** Data supplied follows **

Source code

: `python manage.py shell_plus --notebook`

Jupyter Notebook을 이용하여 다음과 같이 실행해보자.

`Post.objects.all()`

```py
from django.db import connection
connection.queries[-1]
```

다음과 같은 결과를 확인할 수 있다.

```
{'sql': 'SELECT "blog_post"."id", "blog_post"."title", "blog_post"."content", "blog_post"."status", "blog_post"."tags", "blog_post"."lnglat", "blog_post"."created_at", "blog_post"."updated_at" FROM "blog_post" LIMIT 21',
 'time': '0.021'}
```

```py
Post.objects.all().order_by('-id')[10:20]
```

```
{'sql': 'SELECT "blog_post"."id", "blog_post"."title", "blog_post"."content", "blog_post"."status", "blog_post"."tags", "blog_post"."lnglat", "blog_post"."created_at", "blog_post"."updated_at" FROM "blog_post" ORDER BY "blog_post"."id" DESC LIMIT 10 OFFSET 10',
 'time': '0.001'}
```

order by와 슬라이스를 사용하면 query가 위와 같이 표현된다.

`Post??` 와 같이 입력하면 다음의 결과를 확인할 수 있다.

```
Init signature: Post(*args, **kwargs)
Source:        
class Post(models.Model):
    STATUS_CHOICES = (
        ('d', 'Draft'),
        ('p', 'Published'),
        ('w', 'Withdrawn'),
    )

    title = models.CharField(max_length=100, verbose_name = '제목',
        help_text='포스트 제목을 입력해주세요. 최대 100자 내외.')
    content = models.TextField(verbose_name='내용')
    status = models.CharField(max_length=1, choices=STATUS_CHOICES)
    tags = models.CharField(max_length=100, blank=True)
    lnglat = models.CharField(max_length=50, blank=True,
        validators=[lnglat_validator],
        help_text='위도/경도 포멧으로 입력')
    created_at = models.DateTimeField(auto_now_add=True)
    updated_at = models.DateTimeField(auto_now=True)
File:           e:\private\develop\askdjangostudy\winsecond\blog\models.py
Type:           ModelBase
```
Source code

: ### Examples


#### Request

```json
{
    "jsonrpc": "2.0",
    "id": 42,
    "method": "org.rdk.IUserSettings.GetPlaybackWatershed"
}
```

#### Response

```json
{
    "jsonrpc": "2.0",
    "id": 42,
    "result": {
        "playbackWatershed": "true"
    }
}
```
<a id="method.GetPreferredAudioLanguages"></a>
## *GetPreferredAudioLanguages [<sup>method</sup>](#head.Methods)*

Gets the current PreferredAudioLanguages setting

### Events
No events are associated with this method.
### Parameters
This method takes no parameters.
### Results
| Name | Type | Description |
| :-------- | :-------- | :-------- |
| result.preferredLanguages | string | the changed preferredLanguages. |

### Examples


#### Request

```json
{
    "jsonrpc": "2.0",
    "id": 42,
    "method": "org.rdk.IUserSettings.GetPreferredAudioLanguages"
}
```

** End of Data supplied **

__Action item__
Reproduce each of the records word for word.

__Answer__
Source code

: `python manage.py shell_plus --notebook`

Jupyter Notebook을 이용하여 다음과 같이 실행해보자.

`Post.objects.all()`

```py
from django.db import connection
connection.queries[-1]
```

다음과 같은 결과를 확인할 수 있다.

```
{'sql': 'SELECT "blog_post"."id", "blog_post"."title", "blog_post"."content", "blog_post"."status", "blog_post"."tags", "blog_post"."lnglat", "blog_post"."created_at", "blog_post"."updated_at" FROM "blog_post" LIMIT 21',
 'time': '0.021'}
```

```py
Post.objects.all().order_by('-id')[10:20]
```

```
{'sql': 'SELECT "blog_post"."id", "blog_post"."title", "blog_post"."content", "blog_post"."status", "blog_post"."tags", "blog_post"."lnglat", "blog_post"."created_at", "blog_post"."updated_at" FROM "blog_post" ORDER BY "blog_post"."id" DESC LIMIT 10 OFFSET 10',
 'time': '0.001'}
```

order by와 슬라이스를 사용하면 query가 위와 같이 표현된다.

`Post??` 와 같이 입력하면 다음의 결과를 확인할 수 있다.

```
Init signature: Post(*args, **kwargs)
Source:        
class Post(models.Model):
    STATUS_CHOICES = (
        ('d', 'Draft'),
        ('p', 'Published'),
        ('w', 'Withdrawn'),
    )

    title = models.CharField(max_length=100, verbose_name = '제목',
        help_text='포스트 제목을 입력해주세요. 최대 100자 내외.')
    content = models.TextField(verbose_name='내용')
    status = models.CharField(max_length=1, choices=STATUS_CHOICES)
    tags = models.CharField(max_length=100, blank=True)
    lnglat = models.CharField(max_length=50, blank=True,
        validators=[lnglat_validator],
        help_text='위도/경도 포멧으로 입력')
    created_at = models.DateTimeField(auto_now_add=True)
    updated_at = models.DateTimeField(auto_now=True)
File:           e:\private\develop\askdjangostudy\winsecond\blog\models.py
Type:           ModelBase
```
Source code

: ### Examples


#### Request

```json
{
    "jsonrpc": "2.0",
    "id": 42,
    "method": "org.rdk.IUserSettings.GetPlaybackWatershed"
}
```

#### Response

```json
{
    "jsonrpc": "2.0",
    "id": 42,
    "result": {
        "playbackWatershed": "true"
    }
}
```
<a id="method.GetPreferredAudioLanguages"></a>
## *GetPreferredAudioLanguages [<sup>method</sup>](#head.Methods)*

Gets the current PreferredAudioLanguages setting

### Events
No events are associated with this method.
### Parameters
This method takes no parameters.
### Results
| Name | Type | Description |
| :-------- | :-------- | :-------- |
| result.preferredLanguages | string | the changed preferredLanguages. |

### Examples


#### Request

```json
{
    "jsonrpc": "2.0",
    "id": 42,
    "method": "org.rdk.IUserSettings.GetPreferredAudioLanguages"
}
```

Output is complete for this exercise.